- Brief 1
Decide whether each statement below agrees with the Morpholith album review. Answer yes or no for each, and quote the words from the review that settle it.
(a) The album is being released on Interstellar Smoke Records.
(b) Before this album, the band had released three EPs.
(c) The opening track, "Mountainous," runs about 10 minutes.
- Brief 2
Carry the Morpholith album review forward from the point where it stops.

- Selected extract
□ □ □ □
Posted in audiObelisk, Reviews on October 22nd, 2024 by JJ Koczan

morpholith dystopian distributions of mass produced narcotics

This week marks the release date of Morpholith‘s Dystopian Distributions of Mass Produced Narcotics, the Icelandic cosmic doomers’ awaited debut album on Interstellar Smoke Records after the successful heraldry of two prior EPs. And while it’s true it’s been four years since the arrival of the second of those, the Null Dimensions EP (review here), they say that when you hang out so close to the singularity of a black hole time dilates in unpredictable ways, so those close to Morpholith may have experienced that wait as thousands of years, a few days, who the hell knows. Time is fun pretend to start with and gradually the whole universe will be eaten by the lug of “Dismalium” anyway, so I promise you it doesn’t matter. Long-term, nothing will. The arc of history bends toward oblivion.

Morpholith‘s first album — and it’s worth unpacking the title a little as they do below: we’re talking about a scenario in which some public actor, presumably a governmental body of some post-apocalyptic kind, has begun manufacturing and handing out drugs to a populace, one assumes as a salve for despair or escapism?; hard to know, but it’s not impossible they got the name of the record from the tv; people say all kinds of silly shit on there — isn’t an event in terms of advance-hype, but it stands as a cosmic doom testament to the physical presence of aural heft. The Ufomammut-circa-Eve-worthy combination of heavy and space in the payoff of 10-minute opener “Mountainous,” the plunge into wash that song takes before, gloriously, reemerging from an ether that would indeed consume so many other, many longer-tenured, bands, and the well justified bellow that accompanies tell you early on that the five-piece are onto something special, and yes, they are. The shorter “Narcofactory” becomes a kind of echo-laced gothic doomy volcano-produced obsidian rock and “Metabaron” resolves in lumber with a scorching solo for the transition, but starts out at a galloping pace that’s about as close as Morpholith come to rush, and “Psychosphere” makes it plain that runtime here is morpholithabout more than just pace; as bombastic as it gets, it’s the slowdown that finishes it off.
□ □ □ □
Calibrated multi-view image sets:

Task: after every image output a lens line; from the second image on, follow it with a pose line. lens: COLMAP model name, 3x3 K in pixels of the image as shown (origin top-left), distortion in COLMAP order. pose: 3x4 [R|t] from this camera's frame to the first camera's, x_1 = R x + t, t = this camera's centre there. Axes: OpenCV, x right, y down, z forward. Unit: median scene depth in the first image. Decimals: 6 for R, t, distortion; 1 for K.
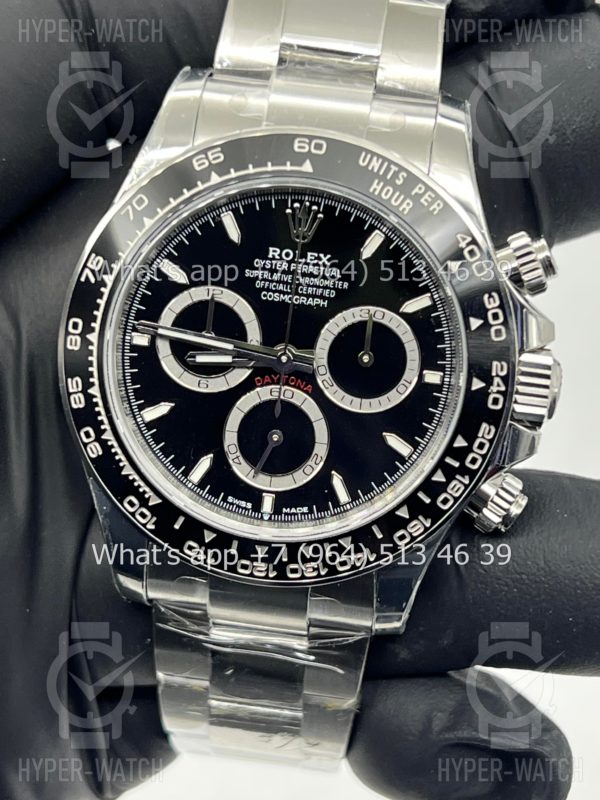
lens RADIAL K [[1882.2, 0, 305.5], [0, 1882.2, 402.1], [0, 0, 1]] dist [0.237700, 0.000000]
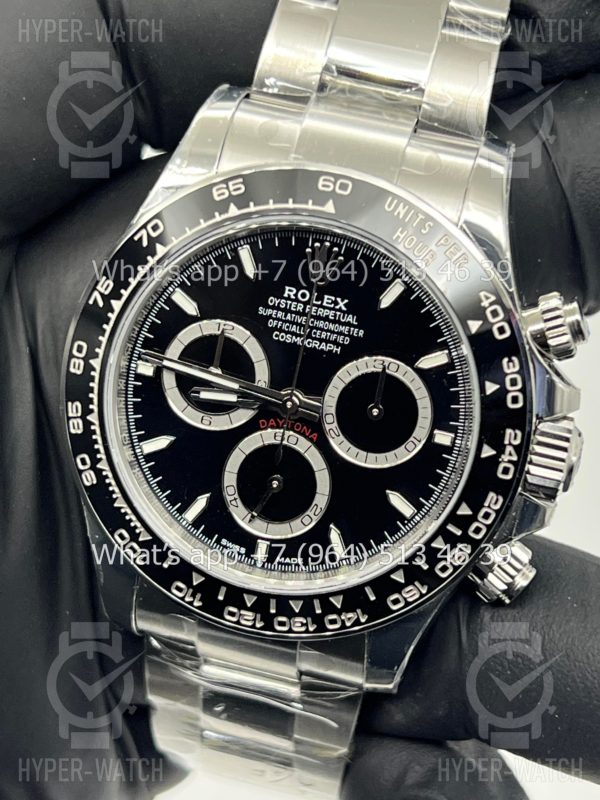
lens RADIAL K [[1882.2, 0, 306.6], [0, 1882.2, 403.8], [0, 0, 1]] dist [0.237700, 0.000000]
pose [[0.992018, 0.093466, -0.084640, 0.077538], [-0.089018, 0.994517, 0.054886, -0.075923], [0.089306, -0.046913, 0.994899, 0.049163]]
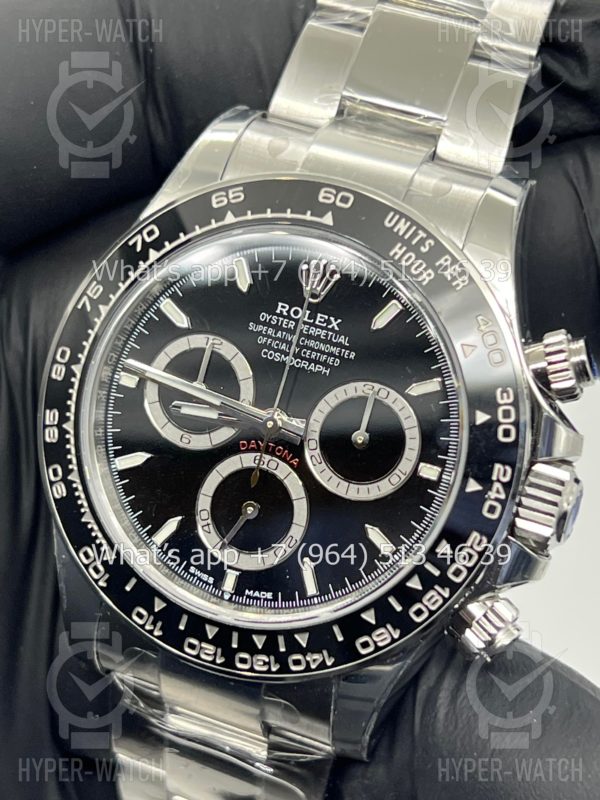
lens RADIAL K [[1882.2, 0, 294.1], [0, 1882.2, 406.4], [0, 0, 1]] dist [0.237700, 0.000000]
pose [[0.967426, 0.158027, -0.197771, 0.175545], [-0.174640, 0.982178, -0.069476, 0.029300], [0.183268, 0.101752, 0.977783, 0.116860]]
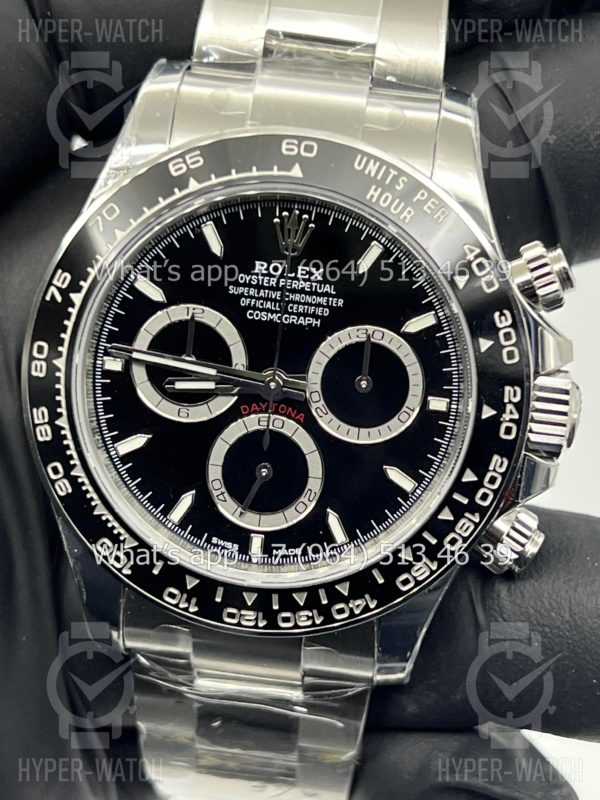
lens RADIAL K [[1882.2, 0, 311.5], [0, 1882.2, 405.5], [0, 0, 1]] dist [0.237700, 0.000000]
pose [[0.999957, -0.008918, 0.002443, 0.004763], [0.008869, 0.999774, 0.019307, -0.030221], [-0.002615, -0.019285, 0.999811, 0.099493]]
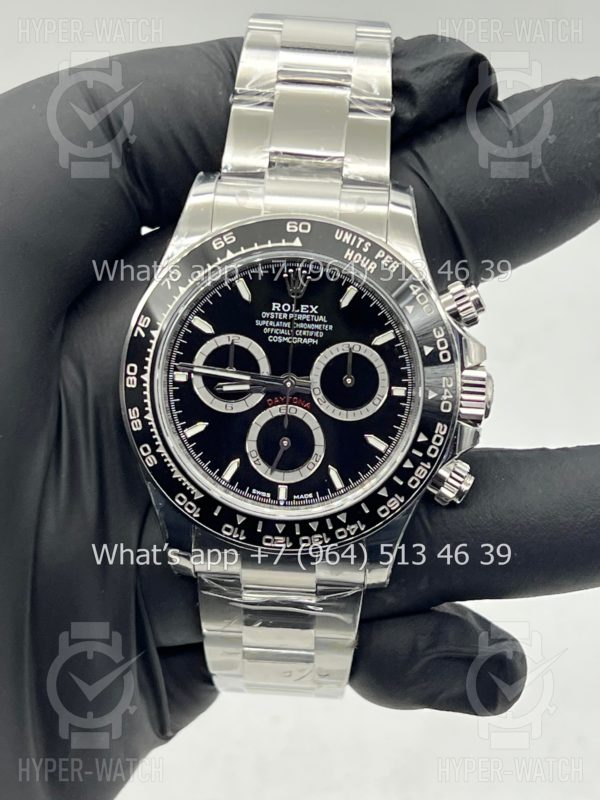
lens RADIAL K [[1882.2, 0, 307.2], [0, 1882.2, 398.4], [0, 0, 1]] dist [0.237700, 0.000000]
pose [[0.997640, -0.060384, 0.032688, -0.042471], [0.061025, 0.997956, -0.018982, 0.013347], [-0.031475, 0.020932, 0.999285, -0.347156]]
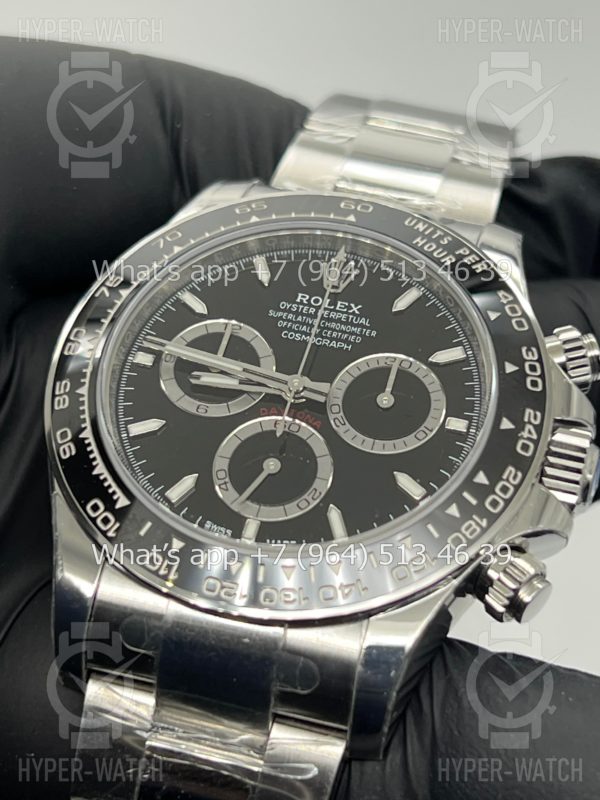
□ □ □ □
- Reply 1
(a) Yes: "awaited debut album on Interstellar Smoke Records"
(b) No: "after the successful heraldry of two prior EPs"
(c) Yes: "10-minute opener “Mountainous,”"

- Reply 2
But by the end of “Psychosphere,” and really by the start of it, Morpholith have masterfully subsumed the listener in their tonality, breadth and atmosphere. They’ve shifted through tempo — somewhat; remember that sounding monolithic is part of the point here — and showed the reach in the guitars of Hörður and Víðir‘s guitars, the density and roll of bassist Gestur and drummer Jónas and the ability of vocalist Snæbjörn to shift between morose crooning, lower shouts and full-on sludge metal growls to coincide with a given part. Like YOB, Morpholith are as much about the far-out as a sonic smother, and the scope of longer pieces continues to expand from where the opener leaves off, with “Hellscaper,” which is just as nasty as you please until it shows a sliver of mercy in the second-half payoff, or the closing pair of the aforementioned “Dismalium,” which has room in its cavernous mix to drop slow-rhythm bomb tones in its engrossing final nod and the 16-minute clearly-marked-exit “Exoportal,” which answers back to the noted reemergence-from-chaos in “Mountainous” and moves into the fade on its own, organ-topped — both songs feature guest keys from Arnaldur Ingi Jónsson, also of prog shufflers Lady in Blue and the only performer here to list a surname — finish backed by residual hum from the guitars and bass.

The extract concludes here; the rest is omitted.